Il piccolo A., invece, sarebbe nato con un’ecefalopatia ipossico ischemica neonatale che avrebbe causato la tetraparesi spastico-distonica che impedisce al bambino di camminare, di alimentarsi se non con cibi semi liquidi, di vedere, di parlare, di afferrare gli oggetti. A. inoltre, ha un gravissimo ritardo mentale e soffre di epilessia. L’unica cosa che fa è accennare un sorriso alle persone che conosce perché le riconosce dalla voce.

Il professore Bresadola ha, inoltre, rilevato che la prescrizione di una spasmex, nel momento in cui la signora nella notte del 30 agosto, intorno alle ventidue e trenta circa, ha telefonato al dott. Romeo, lamentando dei forti dolori dovuti alla preeclampsia, sarebbe stato un trattamento inidoneo e che lo stesso avrebbe dovuto consigliare il parto non presso l’ospedale di Polistena, struttura di primo livello, ma presso un ospedale di secondo livello.

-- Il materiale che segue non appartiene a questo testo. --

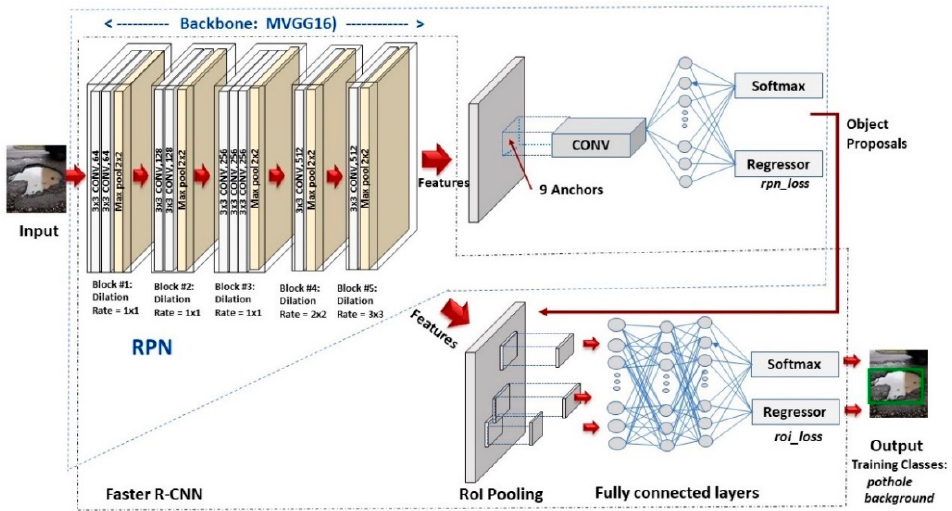
Figure 3. Faster R-CNN with modified VGG16 (MVGG16).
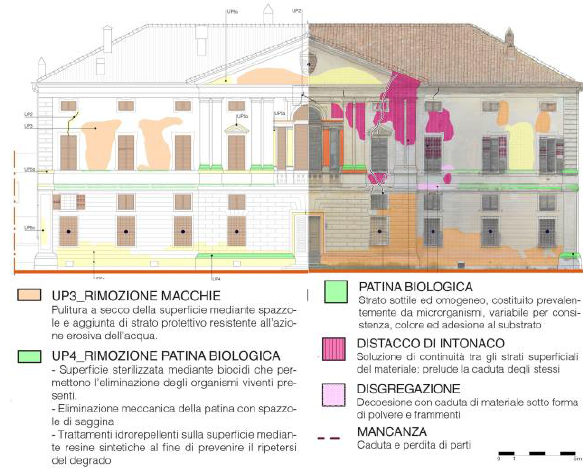
Figure 14. Decay analysis of a Palazzo Sarmatoris part generated in the HBIM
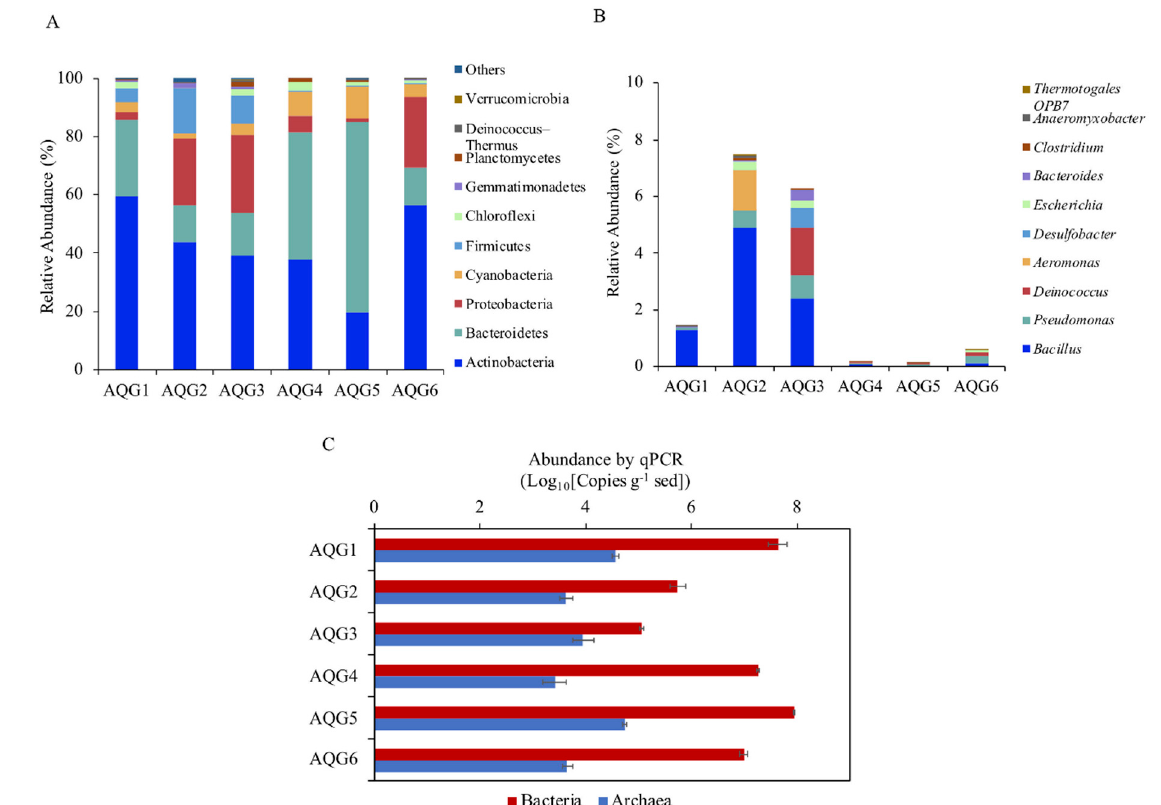
Figure 3. ( A ) Relative abundance of prokaryotes at phylum level (top 10) in the six rock layers. “Others” is the sum of the relative abundances at phylum level out of the top 10. ( B ) Relative abundance of iron-reducing bacteria at the genus level (top 10) in the six rock layers. Mean relative abundance of microorganisms in three parallel samples taken from each rock. The height of each column represents relative abundance, and the color represents a particular phylum or genus. ( C ) 16S rRNA gene copy numbers of archaea and bacteria in the six rock layers. ( A – C ) The value indicates the means of 3 replicates and error bars are represent standard deviations.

Il dottore Romeo, ad avviso del perito, avrebbe inoltre sottovalutato il ritardo della crescita intrauteriana del feto. Conclusa l’istruttoria dibattimentale il Pubblico Ministero, Vallauro, dopo aver esaminato le prove emerse nel processo e ritenuto configurabile una responsabilità medica nella causazione del danno da parte di entrambi i medici, il dottor Pietro Interdonato per la gestione della fase relativa al periodo tra il ricovero presso l’ospedale di Polistena e l’effettuazione, da parte del dottor Romeo del parto cesareo ed il dottor Francesco Romeo per il periodo in cui ha seguito la signora La Ruffa durante la gravidanza, aveva chiesto la condanna ad 1 anno e 6 mesi per Interdonato e 1 anno per Romeo.

La parte civile, rappresentata dall’avvocato Antonino Napoli, all’inizio del suo intervento ha sostenuto che seppur “Il riconoscimento di responsabilità degli imputati non potrà guarire il piccolo A., perché la patologia è irreversibile, la sentenza avrà la funzione sociale di evitare che condotte simili si possano ripetere” e che “la sentenza in questo processo non dovrà avere solo il compito di stabilire che i dottori Romeo ed Interdonato hanno agito con negligenza, imprudenza ed imperizia ma che simili condotte non possono essere accettate e che compito della giurisdizione è anche quella di vigilare sull’operato dei medici che sono gli affidatari e garanti del bene primario della salute del paziente” .

L’avvocato Napoli dopo aver esposto le sue argomentazioni ha concluso affermando che “A. ed i suoi genitori sono stati vittime della malasanità. I medici" sempre secondo il legale avrebbero "sbagliato la diagnosi ed il protocollo relativo alla gestione della gravidanza della signora Laruffa”, ed ha chiesto, pertanto, la condanna di entrambi i medici alla pena ritenuta di giustizia ed al risarcimento dei danni nei confronti delle costituite parti civili.

Dopo l’intervento degli avvocati Antonio Stragi e Vincenzo Borgese, nell’interesse del dottore Pietro Interdonato ed Antonio Romeo, in difesa del dottore Francesco Romeo, che hanno chiesto l’assoluzione dei loro assistiti, il giudice, dottoressa Antonella Crea, ha ritenuto i dottori Pietro Interdonato e Francesco Romeo responsabili del reato di lesioni personali colpose e li ha condannati entrambi alla pena di anni uno e mesi due di reclusione, con pena sospesa, oltre al risarcimento dei danni, da liquidarsi in separata sede civile, riconoscendo alle parti civili Rosanna Laruffa e Francesco De Salvo, in proprio e nella qualità di genitori del piccolo A., una provvisionale di 70 mila euro, riservando la motivazione della sentenza a 90 giorni.